Additionally, the user can choose between several objective metrics for the computation of the minimum cost relaxation. The objective metric can be set in the option Feasibility relaxation objective. The values are:

  • weighted sum of violations,

  • weighted sum of squared violations,

  • weighed number of violations.

Optionally, after the first phase of computing a minimum cost relaxation, the user can choose to activate a second phase. In the second phase, the original objective is optimized among all minimum cost relaxations. The second phase can be activated by using the option Feasibility relaxation optimize original objective.

There are some other differences, that is, if the option Feasibility relaxation is set to advanced then:

  • A penalty value of ZERO specifies that the corresponding constraint or variable bound cannot be violated, and

  • The Lower violation type will be ignored for equality constraints and, in case of Gurobi, for ranged constraints.

Inspecting Your Model for Infeasibilities

Finding violations

After you have let AIMMS extend your model with excess variables to find an infeasibility, you must inspect the variables and constraints in your model to find the violations. AIMMS allows you to do this through the use of two suffices, the .Violation suffix and the .DefinitionViolation suffix.

The .Violation suffix…

The .Violation suffix denotes the amount by which a variable or constraint violates its lower or upper bound. If you have specified a nonzero violation penalty for the Upper violation type, the .Violation suffix can assume positive values, while it can assume negative values whenever you have specified a nonzero violation penalty for the Lower violation type.

… for variables

For variables the .Violation suffix denotes the amount by which the variable violates its

  • upper bound (if the suffix assumes a positive value), or

  • lower bound (if the suffix assumes a negative value).

… for constraints

For constraints the .Violation suffix denotes the amount by which the constraint violates its

  • upper bound (if the suffix assumes a positive value),

  • lower bound (if the suffix assumes a negative value, for ranged constraints).

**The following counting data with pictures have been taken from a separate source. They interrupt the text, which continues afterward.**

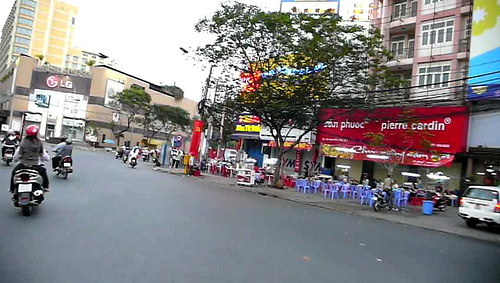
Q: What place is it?
A: It is a road.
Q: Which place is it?
A: It is a road.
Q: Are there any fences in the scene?
A: No, there are no fences.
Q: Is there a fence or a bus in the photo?
A: No, there are no fences or buses.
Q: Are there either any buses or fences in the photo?
A: No, there are no fences or buses.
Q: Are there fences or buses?
A: No, there are no fences or buses.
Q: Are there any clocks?
A: No, there are no clocks.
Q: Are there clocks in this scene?
A: No, there are no clocks.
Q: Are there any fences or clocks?
A: No, there are no clocks or fences.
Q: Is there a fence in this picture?
A: No, there are no fences.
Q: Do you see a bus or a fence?
A: No, there are no fences or buses.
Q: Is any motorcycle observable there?
A: Yes, there is a motorcycle.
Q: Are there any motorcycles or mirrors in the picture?
A: Yes, there is a motorcycle.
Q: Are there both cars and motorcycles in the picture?
A: Yes, there are both a motorcycle and a car.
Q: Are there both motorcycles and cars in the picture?
A: Yes, there are both a motorcycle and a car.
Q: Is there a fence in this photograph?
A: No, there are no fences.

If the constraint is an equality constraint, the .Violation suffix denotes the (positive or negative) amount by which the left hand side differs from the (constant) right hand side.

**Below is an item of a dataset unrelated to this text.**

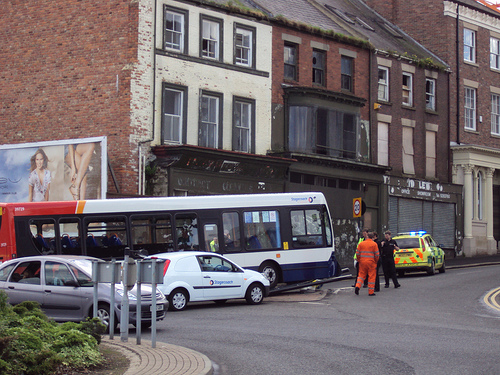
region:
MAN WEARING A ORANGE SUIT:
[359, 241, 371, 293]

The .DefinitionViolation suffix

With the .DefinitionViolation suffix, you can locate violations in the definitions of defined variables for which you have specified a positive penalty for the Definition violation type. The value of the suffix denotes the (positive or negative) amount by which the defined variable differs from its definition. Note that a defined variable may violate both its bounds and its definition, depending on the type of allowed violations you have specified.

Locating violations

To locate violations in a model which was extended by AIMMS with excess variables, you may use the Card function to locate variables and constraints with nonzero .Violations suffices. The following example shows how to proceed, where v is assumed to be an index in AllVariables.

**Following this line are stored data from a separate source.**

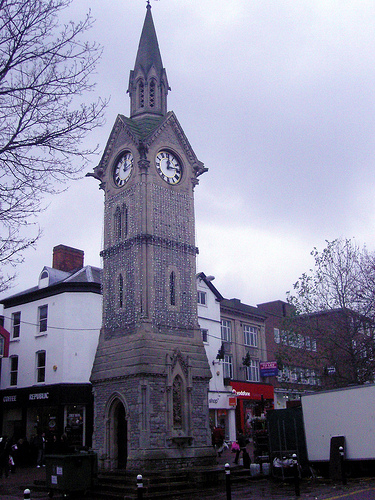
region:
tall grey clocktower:
[77, 10, 248, 468]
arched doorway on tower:
[63, 369, 146, 482]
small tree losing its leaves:
[262, 215, 373, 375]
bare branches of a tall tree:
[3, 6, 117, 265]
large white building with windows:
[11, 248, 129, 401]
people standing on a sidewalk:
[3, 424, 54, 473]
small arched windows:
[106, 195, 137, 316]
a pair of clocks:
[85, 115, 200, 200]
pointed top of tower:
[101, 0, 195, 125]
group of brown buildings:
[198, 266, 372, 451]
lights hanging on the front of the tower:
[101, 184, 202, 335]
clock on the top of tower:
[152, 143, 188, 186]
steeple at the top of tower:
[123, 4, 182, 113]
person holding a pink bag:
[229, 426, 251, 464]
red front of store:
[226, 376, 288, 443]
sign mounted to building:
[256, 357, 284, 378]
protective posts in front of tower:
[220, 462, 235, 497]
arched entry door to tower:
[99, 391, 139, 481]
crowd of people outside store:
[27, 428, 77, 467]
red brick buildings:
[257, 301, 372, 384]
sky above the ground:
[253, 69, 331, 137]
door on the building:
[90, 397, 145, 464]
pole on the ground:
[214, 461, 249, 492]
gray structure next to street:
[124, 269, 186, 368]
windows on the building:
[268, 331, 327, 352]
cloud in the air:
[237, 45, 333, 138]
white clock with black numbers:
[149, 143, 220, 189]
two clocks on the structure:
[94, 141, 199, 196]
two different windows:
[18, 309, 67, 375]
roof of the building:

for ( v | Card(v, 'Violation') ) do

    ! Take any action that you want to perform on this violated variable

endfor;

Application to Goal Programming

Goal programming …

In goal programming a distinction is made between hard constraints that cannot be violated and soft constraints, which represent goals or targets one would like to achieve. The objective function in goal programming is to minimize the weighted sum of deviations from the goals set by the soft constraints.

…interpreted as violations

In AIMMS, goal programming can be easily implemented using the ViolationPenalty attribute of a mathematical program, without the need to modify the formulation of all soft constraints. For each soft constraint in your goal programming model, you can assign the appropriate weight to the ViolationPenalty attribute to penalize deviations from the set target for that constraint.

Inspecting deviations

Through the .Violation suffix of constraints and variables you can inspect the deviations from the goals of the soft constraints in your goal programming model.